══ Task material

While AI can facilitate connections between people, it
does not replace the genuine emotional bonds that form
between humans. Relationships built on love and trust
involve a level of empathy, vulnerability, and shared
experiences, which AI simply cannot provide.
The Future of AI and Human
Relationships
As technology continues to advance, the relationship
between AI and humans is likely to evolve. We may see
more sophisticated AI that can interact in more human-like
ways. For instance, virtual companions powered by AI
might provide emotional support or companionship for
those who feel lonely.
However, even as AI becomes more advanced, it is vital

════

Problem: Would you output all the records above exactly as written?

Exercise solution:
While AI can facilitate connections between people, it
does not replace the genuine emotional bonds that form
between humans. Relationships built on love and trust
involve a level of empathy, vulnerability, and shared
experiences, which AI simply cannot provide.
The Future of AI and Human
Relationships
As technology continues to advance, the relationship
between AI and humans is likely to evolve. We may see
more sophisticated AI that can interact in more human-like
ways. For instance, virtual companions powered by AI
might provide emotional support or companionship for
those who feel lonely.
However, even as AI becomes more advanced, it is vital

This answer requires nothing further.